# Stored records
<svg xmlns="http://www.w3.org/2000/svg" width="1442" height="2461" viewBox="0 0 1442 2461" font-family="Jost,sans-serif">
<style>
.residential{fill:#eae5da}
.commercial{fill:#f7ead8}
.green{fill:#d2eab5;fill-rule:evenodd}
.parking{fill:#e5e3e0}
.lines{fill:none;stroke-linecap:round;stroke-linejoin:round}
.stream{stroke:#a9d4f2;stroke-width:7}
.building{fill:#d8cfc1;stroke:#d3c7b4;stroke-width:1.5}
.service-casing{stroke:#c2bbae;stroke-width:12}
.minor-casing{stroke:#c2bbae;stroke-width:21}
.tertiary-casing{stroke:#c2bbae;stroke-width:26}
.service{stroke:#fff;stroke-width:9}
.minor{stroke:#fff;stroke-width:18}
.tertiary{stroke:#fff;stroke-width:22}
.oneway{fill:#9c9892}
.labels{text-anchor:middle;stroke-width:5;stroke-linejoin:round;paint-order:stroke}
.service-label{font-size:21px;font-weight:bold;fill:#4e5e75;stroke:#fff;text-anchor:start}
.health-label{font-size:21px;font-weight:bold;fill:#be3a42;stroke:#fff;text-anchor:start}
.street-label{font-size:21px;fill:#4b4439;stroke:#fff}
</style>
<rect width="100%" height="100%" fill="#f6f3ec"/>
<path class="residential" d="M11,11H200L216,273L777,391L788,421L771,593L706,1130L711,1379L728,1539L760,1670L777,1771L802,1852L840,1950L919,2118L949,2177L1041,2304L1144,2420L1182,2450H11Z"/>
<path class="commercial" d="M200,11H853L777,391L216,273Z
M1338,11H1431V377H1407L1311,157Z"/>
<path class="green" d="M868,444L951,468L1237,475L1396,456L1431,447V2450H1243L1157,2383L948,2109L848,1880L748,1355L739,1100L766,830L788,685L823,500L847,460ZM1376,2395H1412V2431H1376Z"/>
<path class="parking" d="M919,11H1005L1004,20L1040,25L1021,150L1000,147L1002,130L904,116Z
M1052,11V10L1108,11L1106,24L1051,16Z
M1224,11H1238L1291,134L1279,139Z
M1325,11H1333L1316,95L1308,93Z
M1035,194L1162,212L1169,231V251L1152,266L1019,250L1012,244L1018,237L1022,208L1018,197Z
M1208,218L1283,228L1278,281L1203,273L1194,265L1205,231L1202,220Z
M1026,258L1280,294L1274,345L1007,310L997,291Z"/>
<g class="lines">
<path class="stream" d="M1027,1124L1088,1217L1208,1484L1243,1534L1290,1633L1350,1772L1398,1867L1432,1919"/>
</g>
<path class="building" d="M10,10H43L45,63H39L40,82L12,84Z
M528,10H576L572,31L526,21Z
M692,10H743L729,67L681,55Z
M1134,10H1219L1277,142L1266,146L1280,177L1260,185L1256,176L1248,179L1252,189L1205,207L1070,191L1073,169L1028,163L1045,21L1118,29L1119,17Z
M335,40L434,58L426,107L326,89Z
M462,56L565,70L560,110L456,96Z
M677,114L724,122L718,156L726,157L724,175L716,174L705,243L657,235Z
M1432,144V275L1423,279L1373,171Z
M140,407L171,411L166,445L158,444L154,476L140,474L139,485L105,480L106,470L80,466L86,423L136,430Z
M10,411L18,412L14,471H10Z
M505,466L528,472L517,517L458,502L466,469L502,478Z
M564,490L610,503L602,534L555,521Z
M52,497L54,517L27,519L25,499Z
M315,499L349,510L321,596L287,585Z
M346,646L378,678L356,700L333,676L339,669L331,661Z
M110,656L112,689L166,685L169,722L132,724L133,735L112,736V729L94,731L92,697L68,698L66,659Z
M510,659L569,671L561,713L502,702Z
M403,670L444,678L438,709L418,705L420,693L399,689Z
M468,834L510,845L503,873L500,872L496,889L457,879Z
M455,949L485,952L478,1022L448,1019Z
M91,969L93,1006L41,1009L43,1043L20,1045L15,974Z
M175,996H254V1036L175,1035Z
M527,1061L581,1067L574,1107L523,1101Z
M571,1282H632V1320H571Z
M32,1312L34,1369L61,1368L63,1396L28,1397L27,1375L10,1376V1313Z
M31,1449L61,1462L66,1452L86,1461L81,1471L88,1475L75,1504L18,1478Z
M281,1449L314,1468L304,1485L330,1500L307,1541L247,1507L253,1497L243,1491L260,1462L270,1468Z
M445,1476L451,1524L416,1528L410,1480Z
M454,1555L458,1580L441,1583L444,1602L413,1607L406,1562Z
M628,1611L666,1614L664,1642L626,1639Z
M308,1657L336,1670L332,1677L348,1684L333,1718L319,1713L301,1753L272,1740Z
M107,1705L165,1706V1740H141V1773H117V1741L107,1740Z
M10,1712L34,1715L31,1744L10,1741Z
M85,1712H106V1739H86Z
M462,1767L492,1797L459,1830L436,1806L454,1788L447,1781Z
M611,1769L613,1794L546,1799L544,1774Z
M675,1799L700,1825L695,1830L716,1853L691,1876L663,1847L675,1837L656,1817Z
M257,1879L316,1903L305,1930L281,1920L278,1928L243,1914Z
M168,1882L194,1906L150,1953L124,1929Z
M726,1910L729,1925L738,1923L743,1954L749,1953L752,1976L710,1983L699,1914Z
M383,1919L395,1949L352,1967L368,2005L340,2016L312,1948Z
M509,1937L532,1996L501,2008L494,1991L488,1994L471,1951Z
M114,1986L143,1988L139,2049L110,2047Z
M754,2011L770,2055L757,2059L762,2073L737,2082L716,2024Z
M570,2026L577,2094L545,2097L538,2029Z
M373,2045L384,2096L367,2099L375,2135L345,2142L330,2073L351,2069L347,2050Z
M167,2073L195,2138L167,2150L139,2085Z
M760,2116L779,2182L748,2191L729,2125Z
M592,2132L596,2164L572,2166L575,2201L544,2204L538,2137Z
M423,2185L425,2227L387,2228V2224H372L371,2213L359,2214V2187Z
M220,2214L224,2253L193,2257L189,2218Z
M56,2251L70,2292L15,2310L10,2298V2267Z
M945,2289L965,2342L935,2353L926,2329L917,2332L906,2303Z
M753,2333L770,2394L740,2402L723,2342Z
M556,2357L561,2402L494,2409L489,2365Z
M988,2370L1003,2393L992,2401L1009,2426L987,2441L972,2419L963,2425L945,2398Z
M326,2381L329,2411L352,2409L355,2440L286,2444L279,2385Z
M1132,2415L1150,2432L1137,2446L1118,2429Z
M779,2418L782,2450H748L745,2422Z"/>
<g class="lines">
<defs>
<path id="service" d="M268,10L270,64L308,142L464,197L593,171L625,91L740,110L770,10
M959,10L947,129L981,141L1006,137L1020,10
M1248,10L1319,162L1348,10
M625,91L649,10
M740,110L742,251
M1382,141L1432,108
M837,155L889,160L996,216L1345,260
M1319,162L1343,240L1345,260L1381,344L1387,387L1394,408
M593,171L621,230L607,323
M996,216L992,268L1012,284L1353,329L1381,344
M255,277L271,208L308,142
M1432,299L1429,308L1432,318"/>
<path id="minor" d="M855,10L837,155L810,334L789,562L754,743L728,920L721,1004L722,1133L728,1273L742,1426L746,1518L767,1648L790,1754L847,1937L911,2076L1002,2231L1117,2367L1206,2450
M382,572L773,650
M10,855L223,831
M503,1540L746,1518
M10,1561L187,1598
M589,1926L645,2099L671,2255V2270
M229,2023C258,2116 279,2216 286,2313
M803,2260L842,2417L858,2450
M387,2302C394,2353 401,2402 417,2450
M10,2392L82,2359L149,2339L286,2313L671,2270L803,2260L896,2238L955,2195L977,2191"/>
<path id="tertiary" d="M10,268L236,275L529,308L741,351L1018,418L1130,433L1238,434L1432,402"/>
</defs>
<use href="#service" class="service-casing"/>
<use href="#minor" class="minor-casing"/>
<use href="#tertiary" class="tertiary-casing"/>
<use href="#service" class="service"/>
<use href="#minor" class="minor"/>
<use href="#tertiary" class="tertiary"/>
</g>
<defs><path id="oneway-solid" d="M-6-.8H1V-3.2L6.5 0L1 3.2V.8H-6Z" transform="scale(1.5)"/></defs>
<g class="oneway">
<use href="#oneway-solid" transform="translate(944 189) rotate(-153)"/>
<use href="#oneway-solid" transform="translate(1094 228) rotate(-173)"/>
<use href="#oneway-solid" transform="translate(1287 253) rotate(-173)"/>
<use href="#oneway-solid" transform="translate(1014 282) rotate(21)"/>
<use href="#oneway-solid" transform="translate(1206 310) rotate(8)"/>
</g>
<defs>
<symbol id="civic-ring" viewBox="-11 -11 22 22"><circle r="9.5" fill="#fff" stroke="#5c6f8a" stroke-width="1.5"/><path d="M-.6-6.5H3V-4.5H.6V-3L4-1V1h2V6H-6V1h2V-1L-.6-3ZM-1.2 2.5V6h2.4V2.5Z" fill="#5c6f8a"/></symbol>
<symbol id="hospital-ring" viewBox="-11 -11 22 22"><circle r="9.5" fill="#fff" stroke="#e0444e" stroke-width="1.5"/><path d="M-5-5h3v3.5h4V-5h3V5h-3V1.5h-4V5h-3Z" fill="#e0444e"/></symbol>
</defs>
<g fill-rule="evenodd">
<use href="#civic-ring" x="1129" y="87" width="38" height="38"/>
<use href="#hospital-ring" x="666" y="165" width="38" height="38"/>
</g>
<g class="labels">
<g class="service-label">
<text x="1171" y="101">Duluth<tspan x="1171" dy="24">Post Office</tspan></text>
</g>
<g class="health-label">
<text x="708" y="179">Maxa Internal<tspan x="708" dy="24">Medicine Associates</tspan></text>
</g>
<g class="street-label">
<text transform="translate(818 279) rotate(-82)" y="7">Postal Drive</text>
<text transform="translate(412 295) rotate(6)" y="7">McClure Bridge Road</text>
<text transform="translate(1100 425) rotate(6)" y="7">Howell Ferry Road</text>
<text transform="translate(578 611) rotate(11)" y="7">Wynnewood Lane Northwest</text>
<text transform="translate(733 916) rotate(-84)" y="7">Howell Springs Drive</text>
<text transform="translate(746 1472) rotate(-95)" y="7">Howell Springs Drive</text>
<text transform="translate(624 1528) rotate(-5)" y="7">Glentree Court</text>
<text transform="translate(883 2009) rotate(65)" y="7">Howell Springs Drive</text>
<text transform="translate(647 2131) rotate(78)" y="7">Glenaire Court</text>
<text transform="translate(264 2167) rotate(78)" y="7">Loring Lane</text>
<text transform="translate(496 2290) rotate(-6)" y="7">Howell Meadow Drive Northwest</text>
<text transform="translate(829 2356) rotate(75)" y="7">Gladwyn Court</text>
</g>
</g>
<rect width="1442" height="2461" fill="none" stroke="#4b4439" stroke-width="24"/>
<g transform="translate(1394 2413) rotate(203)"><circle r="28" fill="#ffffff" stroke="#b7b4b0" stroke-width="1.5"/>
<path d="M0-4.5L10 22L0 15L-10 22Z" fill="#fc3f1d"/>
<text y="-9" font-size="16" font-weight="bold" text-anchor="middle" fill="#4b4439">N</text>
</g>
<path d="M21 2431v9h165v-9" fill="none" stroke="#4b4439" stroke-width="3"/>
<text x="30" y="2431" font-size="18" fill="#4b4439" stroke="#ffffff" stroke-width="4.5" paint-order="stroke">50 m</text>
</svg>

# TASK PROMPT
Where a line in the records above contains the string "round", return that line.

# RESPONSE
.lines{fill:none;stroke-linecap:round;stroke-linejoin:round}
.labels{text-anchor:middle;stroke-width:5;stroke-linejoin:round;paint-order:stroke}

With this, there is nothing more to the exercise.